──────── Records shown

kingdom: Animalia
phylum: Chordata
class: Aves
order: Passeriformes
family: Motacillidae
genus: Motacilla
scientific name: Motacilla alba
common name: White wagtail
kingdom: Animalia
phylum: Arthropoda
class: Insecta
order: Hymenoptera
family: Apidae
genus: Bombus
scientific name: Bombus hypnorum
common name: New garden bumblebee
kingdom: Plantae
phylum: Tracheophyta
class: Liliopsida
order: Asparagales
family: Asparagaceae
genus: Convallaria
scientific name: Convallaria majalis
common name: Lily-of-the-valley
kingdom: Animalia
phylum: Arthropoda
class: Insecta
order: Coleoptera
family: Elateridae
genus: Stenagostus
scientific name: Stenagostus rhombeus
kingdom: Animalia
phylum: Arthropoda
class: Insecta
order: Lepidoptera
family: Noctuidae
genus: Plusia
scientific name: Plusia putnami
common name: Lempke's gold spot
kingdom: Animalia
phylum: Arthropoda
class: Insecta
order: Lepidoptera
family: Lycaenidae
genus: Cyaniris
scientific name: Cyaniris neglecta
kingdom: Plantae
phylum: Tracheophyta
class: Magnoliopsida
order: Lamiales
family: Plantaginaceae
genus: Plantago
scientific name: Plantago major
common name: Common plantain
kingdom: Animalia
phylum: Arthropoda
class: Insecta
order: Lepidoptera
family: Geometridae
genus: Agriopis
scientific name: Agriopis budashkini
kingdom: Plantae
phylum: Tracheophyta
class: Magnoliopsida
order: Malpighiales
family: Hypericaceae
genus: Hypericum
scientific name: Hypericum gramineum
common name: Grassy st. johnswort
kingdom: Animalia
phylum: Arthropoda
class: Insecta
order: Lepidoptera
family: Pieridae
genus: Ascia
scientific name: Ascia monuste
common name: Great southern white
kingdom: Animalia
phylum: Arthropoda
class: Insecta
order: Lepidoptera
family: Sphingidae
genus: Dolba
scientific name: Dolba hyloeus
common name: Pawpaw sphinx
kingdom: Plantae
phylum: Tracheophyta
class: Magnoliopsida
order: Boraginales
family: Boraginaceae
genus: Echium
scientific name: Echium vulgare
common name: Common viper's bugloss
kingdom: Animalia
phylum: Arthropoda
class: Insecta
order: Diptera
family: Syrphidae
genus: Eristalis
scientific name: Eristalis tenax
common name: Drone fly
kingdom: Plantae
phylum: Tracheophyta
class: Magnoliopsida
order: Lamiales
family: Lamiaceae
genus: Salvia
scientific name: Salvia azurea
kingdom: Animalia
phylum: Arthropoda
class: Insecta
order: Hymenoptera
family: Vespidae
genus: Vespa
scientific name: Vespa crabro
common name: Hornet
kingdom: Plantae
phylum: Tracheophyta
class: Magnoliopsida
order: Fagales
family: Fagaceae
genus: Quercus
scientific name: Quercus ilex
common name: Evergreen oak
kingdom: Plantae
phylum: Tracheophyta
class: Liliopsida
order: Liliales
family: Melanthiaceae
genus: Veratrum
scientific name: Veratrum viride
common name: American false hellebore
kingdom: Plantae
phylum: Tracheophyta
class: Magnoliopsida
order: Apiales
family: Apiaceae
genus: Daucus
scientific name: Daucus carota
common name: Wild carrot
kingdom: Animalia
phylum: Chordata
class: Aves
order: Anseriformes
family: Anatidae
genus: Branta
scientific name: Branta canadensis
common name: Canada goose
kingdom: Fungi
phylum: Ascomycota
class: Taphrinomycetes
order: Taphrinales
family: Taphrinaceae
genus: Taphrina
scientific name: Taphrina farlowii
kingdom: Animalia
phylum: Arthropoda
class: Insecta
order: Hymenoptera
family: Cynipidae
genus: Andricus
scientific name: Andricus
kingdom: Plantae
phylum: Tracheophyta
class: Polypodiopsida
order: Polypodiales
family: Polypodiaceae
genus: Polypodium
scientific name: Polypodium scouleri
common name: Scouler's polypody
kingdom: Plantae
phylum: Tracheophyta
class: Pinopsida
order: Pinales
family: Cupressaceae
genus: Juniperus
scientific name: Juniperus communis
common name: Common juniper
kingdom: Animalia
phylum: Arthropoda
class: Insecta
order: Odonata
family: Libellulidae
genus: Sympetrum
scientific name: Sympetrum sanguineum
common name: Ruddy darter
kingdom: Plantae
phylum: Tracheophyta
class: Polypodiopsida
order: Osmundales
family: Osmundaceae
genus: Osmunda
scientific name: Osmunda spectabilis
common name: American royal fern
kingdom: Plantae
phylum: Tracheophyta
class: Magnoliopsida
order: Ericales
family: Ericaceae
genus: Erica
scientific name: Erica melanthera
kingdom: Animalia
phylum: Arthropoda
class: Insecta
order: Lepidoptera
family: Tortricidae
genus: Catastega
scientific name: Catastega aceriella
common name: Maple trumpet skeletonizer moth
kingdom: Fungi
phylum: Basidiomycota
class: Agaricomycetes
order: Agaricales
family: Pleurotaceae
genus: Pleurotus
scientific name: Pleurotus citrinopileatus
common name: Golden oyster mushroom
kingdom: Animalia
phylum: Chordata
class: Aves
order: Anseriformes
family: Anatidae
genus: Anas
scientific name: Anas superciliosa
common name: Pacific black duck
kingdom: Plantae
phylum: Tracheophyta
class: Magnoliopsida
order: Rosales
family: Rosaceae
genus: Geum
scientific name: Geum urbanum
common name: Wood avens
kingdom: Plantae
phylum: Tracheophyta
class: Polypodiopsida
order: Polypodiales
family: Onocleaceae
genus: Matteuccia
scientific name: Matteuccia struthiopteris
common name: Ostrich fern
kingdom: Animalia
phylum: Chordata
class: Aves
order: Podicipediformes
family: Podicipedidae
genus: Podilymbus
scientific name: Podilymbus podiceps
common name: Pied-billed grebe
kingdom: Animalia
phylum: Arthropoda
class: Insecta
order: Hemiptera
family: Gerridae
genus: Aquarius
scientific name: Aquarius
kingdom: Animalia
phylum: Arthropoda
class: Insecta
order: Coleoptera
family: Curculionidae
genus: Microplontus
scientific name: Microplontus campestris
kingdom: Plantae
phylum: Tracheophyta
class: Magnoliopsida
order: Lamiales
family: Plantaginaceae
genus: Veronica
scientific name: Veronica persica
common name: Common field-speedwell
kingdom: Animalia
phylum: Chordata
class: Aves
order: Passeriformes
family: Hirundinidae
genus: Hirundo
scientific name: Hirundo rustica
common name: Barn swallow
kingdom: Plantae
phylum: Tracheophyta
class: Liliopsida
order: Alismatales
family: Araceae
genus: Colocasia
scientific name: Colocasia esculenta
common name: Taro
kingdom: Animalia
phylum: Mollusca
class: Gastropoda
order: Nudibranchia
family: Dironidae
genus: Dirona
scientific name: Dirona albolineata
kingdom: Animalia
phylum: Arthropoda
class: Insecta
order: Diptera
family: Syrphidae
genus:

────────────────

■ To be done
Write out every line of the entries above word for word, in the same order.

■ Exercise solution
kingdom: Animalia
phylum: Chordata
class: Aves
order: Passeriformes
family: Motacillidae
genus: Motacilla
scientific name: Motacilla alba
common name: White wagtail
kingdom: Animalia
phylum: Arthropoda
class: Insecta
order: Hymenoptera
family: Apidae
genus: Bombus
scientific name: Bombus hypnorum
common name: New garden bumblebee
kingdom: Plantae
phylum: Tracheophyta
class: Liliopsida
order: Asparagales
family: Asparagaceae
genus: Convallaria
scientific name: Convallaria majalis
common name: Lily-of-the-valley
kingdom: Animalia
phylum: Arthropoda
class: Insecta
order: Coleoptera
family: Elateridae
genus: Stenagostus
scientific name: Stenagostus rhombeus
kingdom: Animalia
phylum: Arthropoda
class: Insecta
order: Lepidoptera
family: Noctuidae
genus: Plusia
scientific name: Plusia putnami
common name: Lempke's gold spot
kingdom: Animalia
phylum: Arthropoda
class: Insecta
order: Lepidoptera
family: Lycaenidae
genus: Cyaniris
scientific name: Cyaniris neglecta
kingdom: Plantae
phylum: Tracheophyta
class: Magnoliopsida
order: Lamiales
family: Plantaginaceae
genus: Plantago
scientific name: Plantago major
common name: Common plantain
kingdom: Animalia
phylum: Arthropoda
class: Insecta
order: Lepidoptera
family: Geometridae
genus: Agriopis
scientific name: Agriopis budashkini
kingdom: Plantae
phylum: Tracheophyta
class: Magnoliopsida
order: Malpighiales
family: Hypericaceae
genus: Hypericum
scientific name: Hypericum gramineum
common name: Grassy st. johnswort
kingdom: Animalia
phylum: Arthropoda
class: Insecta
order: Lepidoptera
family: Pieridae
genus: Ascia
scientific name: Ascia monuste
common name: Great southern white
kingdom: Animalia
phylum: Arthropoda
class: Insecta
order: Lepidoptera
family: Sphingidae
genus: Dolba
scientific name: Dolba hyloeus
common name: Pawpaw sphinx
kingdom: Plantae
phylum: Tracheophyta
class: Magnoliopsida
order: Boraginales
family: Boraginaceae
genus: Echium
scientific name: Echium vulgare
common name: Common viper's bugloss
kingdom: Animalia
phylum: Arthropoda
class: Insecta
order: Diptera
family: Syrphidae
genus: Eristalis
scientific name: Eristalis tenax
common name: Drone fly
kingdom: Plantae
phylum: Tracheophyta
class: Magnoliopsida
order: Lamiales
family: Lamiaceae
genus: Salvia
scientific name: Salvia azurea
kingdom: Animalia
phylum: Arthropoda
class: Insecta
order: Hymenoptera
family: Vespidae
genus: Vespa
scientific name: Vespa crabro
common name: Hornet
kingdom: Plantae
phylum: Tracheophyta
class: Magnoliopsida
order: Fagales
family: Fagaceae
genus: Quercus
scientific name: Quercus ilex
common name: Evergreen oak
kingdom: Plantae
phylum: Tracheophyta
class: Liliopsida
order: Liliales
family: Melanthiaceae
genus: Veratrum
scientific name: Veratrum viride
common name: American false hellebore
kingdom: Plantae
phylum: Tracheophyta
class: Magnoliopsida
order: Apiales
family: Apiaceae
genus: Daucus
scientific name: Daucus carota
common name: Wild carrot
kingdom: Animalia
phylum: Chordata
class: Aves
order: Anseriformes
family: Anatidae
genus: Branta
scientific name: Branta canadensis
common name: Canada goose
kingdom: Fungi
phylum: Ascomycota
class: Taphrinomycetes
order: Taphrinales
family: Taphrinaceae
genus: Taphrina
scientific name: Taphrina farlowii
kingdom: Animalia
phylum: Arthropoda
class: Insecta
order: Hymenoptera
family: Cynipidae
genus: Andricus
scientific name: Andricus
kingdom: Plantae
phylum: Tracheophyta
class: Polypodiopsida
order: Polypodiales
family: Polypodiaceae
genus: Polypodium
scientific name: Polypodium scouleri
common name: Scouler's polypody
kingdom: Plantae
phylum: Tracheophyta
class: Pinopsida
order: Pinales
family: Cupressaceae
genus: Juniperus
scientific name: Juniperus communis
common name: Common juniper
kingdom: Animalia
phylum: Arthropoda
class: Insecta
order: Odonata
family: Libellulidae
genus: Sympetrum
scientific name: Sympetrum sanguineum
common name: Ruddy darter
kingdom: Plantae
phylum: Tracheophyta
class: Polypodiopsida
order: Osmundales
family: Osmundaceae
genus: Osmunda
scientific name: Osmunda spectabilis
common name: American royal fern
kingdom: Plantae
phylum: Tracheophyta
class: Magnoliopsida
order: Ericales
family: Ericaceae
genus: Erica
scientific name: Erica melanthera
kingdom: Animalia
phylum: Arthropoda
class: Insecta
order: Lepidoptera
family: Tortricidae
genus: Catastega
scientific name: Catastega aceriella
common name: Maple trumpet skeletonizer moth
kingdom: Fungi
phylum: Basidiomycota
class: Agaricomycetes
order: Agaricales
family: Pleurotaceae
genus: Pleurotus
scientific name: Pleurotus citrinopileatus
common name: Golden oyster mushroom
kingdom: Animalia
phylum: Chordata
class: Aves
order: Anseriformes
family: Anatidae
genus: Anas
scientific name: Anas superciliosa
common name: Pacific black duck
kingdom: Plantae
phylum: Tracheophyta
class: Magnoliopsida
order: Rosales
family: Rosaceae
genus: Geum
scientific name: Geum urbanum
common name: Wood avens
kingdom: Plantae
phylum: Tracheophyta
class: Polypodiopsida
order: Polypodiales
family: Onocleaceae
genus: Matteuccia
scientific name: Matteuccia struthiopteris
common name: Ostrich fern
kingdom: Animalia
phylum: Chordata
class: Aves
order: Podicipediformes
family: Podicipedidae
genus: Podilymbus
scientific name: Podilymbus podiceps
common name: Pied-billed grebe
kingdom: Animalia
phylum: Arthropoda
class: Insecta
order: Hemiptera
family: Gerridae
genus: Aquarius
scientific name: Aquarius
kingdom: Animalia
phylum: Arthropoda
class: Insecta
order: Coleoptera
family: Curculionidae
genus: Microplontus
scientific name: Microplontus campestris
kingdom: Plantae
phylum: Tracheophyta
class: Magnoliopsida
order: Lamiales
family: Plantaginaceae
genus: Veronica
scientific name: Veronica persica
common name: Common field-speedwell
kingdom: Animalia
phylum: Chordata
class: Aves
order: Passeriformes
family: Hirundinidae
genus: Hirundo
scientific name: Hirundo rustica
common name: Barn swallow
kingdom: Plantae
phylum: Tracheophyta
class: Liliopsida
order: Alismatales
family: Araceae
genus: Colocasia
scientific name: Colocasia esculenta
common name: Taro
kingdom: Animalia
phylum: Mollusca
class: Gastropoda
order: Nudibranchia
family: Dironidae
genus: Dirona
scientific name: Dirona albolineata
kingdom: Animalia
phylum: Arthropoda
class: Insecta
order: Diptera
family: Syrphidae
genus:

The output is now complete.